→ **YOUR GOAL**: Extract every line below that contains the word "آهنگ".
:: EXCERPTED DATA ::
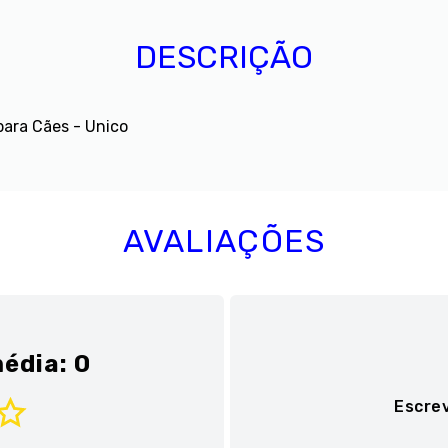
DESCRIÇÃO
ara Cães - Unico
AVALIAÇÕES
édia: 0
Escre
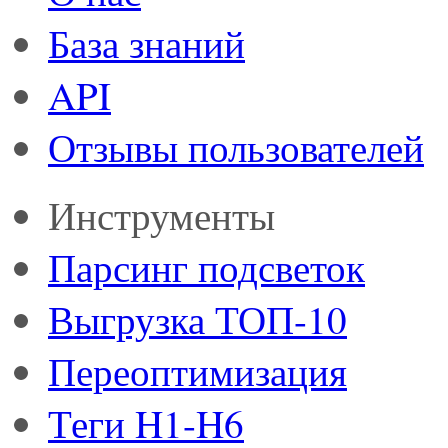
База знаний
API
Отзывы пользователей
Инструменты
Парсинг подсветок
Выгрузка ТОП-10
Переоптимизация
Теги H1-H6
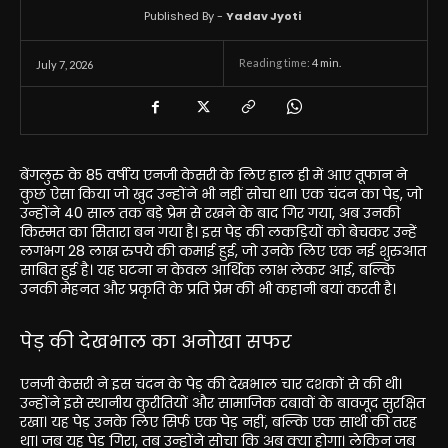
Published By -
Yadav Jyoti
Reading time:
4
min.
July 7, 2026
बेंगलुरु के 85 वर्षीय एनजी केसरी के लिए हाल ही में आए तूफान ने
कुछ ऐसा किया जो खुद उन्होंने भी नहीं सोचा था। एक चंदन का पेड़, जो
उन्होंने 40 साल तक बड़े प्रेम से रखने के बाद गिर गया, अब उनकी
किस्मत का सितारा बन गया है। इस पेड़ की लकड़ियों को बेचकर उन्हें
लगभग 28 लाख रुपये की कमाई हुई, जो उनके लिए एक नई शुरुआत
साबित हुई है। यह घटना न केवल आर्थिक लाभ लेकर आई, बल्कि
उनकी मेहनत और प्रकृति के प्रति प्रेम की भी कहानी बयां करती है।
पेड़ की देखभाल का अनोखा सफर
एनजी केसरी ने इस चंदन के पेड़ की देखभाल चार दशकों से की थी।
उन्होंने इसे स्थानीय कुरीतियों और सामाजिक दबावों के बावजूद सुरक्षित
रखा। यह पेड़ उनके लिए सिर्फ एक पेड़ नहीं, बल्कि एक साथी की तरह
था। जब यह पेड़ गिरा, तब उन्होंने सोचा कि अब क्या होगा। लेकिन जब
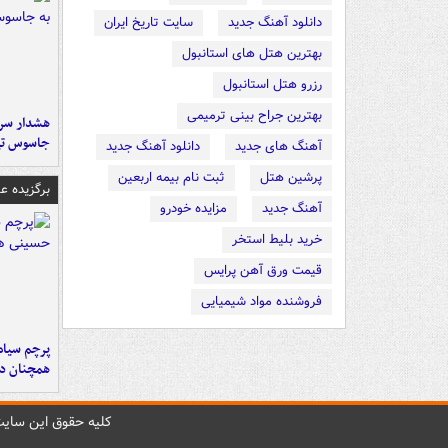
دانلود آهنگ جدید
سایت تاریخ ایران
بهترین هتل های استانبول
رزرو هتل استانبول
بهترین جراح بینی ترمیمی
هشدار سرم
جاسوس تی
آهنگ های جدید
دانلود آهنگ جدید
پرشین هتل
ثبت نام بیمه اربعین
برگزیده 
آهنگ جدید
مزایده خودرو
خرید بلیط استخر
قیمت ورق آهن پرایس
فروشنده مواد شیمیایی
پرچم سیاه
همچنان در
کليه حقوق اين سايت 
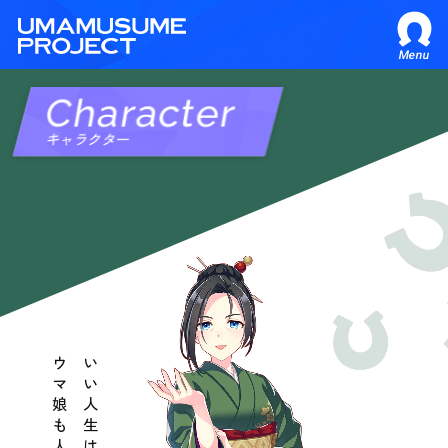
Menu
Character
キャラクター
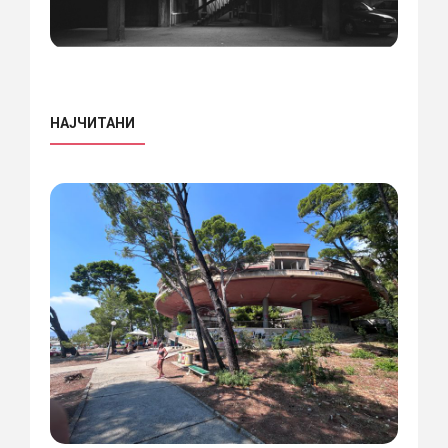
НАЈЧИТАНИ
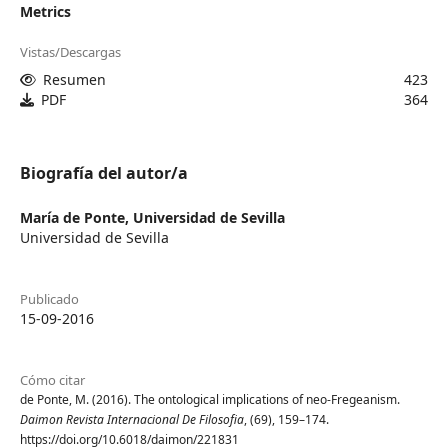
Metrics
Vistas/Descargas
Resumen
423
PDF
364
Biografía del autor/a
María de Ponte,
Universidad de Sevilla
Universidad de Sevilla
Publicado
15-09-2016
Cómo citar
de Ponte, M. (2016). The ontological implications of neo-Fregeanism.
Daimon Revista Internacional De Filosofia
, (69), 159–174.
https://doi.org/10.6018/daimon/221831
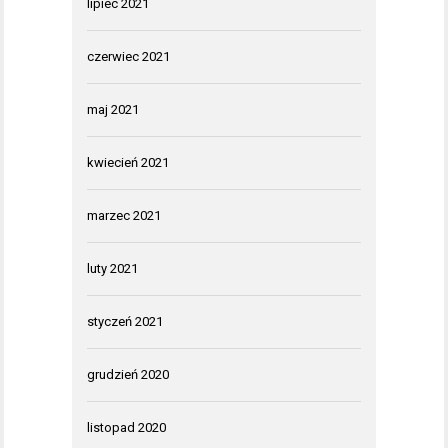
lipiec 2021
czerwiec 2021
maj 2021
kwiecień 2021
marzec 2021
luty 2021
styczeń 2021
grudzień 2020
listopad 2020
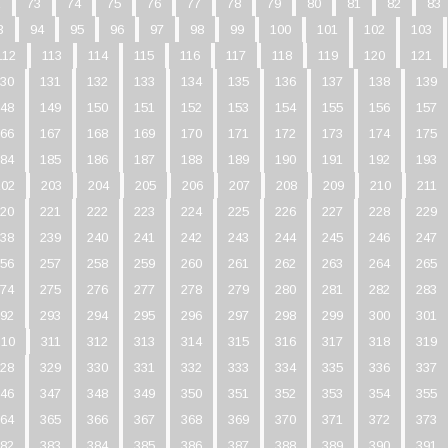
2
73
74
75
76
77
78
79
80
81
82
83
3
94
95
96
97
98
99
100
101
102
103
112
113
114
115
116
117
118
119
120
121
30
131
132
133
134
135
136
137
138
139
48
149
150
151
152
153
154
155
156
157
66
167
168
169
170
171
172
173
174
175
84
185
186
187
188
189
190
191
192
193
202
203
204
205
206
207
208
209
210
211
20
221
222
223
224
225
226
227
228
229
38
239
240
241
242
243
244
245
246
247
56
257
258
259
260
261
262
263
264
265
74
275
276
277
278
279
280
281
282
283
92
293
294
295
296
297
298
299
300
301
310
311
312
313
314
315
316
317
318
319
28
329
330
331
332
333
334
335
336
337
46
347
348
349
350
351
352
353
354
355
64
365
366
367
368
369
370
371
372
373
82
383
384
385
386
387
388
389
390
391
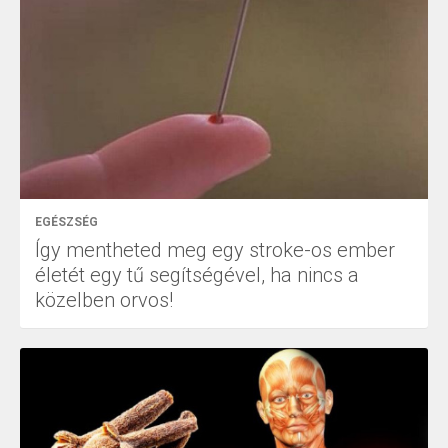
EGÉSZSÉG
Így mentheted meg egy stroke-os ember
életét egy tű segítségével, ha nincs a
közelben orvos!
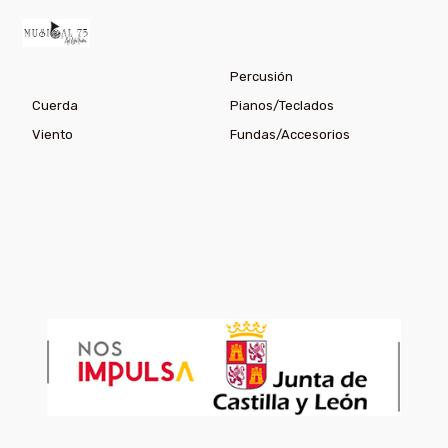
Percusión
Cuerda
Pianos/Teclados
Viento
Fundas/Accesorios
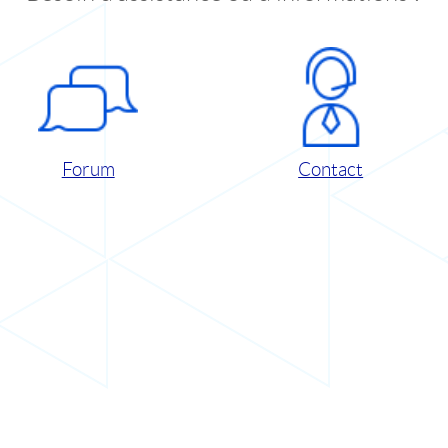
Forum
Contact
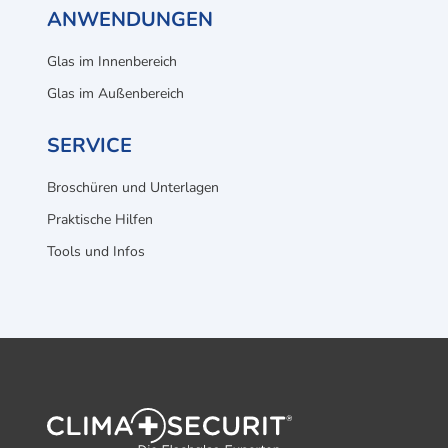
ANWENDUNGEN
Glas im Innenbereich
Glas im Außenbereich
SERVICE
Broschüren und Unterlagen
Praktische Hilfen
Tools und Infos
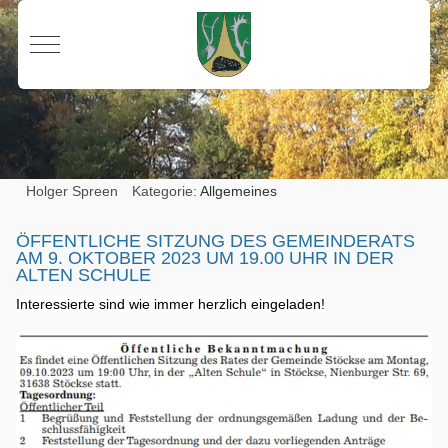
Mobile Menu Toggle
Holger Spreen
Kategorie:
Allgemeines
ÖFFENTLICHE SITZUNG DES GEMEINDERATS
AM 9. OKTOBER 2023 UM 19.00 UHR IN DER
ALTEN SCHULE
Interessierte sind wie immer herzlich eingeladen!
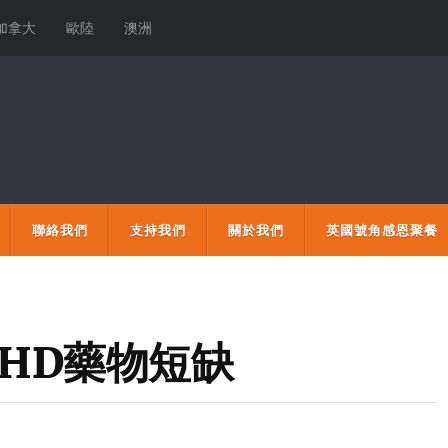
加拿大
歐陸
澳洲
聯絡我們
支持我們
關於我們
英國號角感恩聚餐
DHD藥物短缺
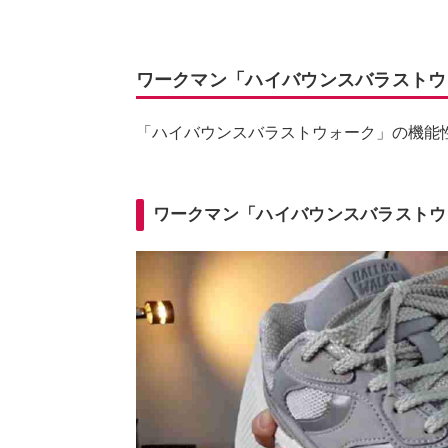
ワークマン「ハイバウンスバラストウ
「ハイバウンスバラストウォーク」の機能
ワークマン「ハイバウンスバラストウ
:::
→ **COMPLETED EXERCISE**:
دانلود آهنگ جدید
آهنگ های جدید
دانلود آهنگ جدید
آهنگ جدید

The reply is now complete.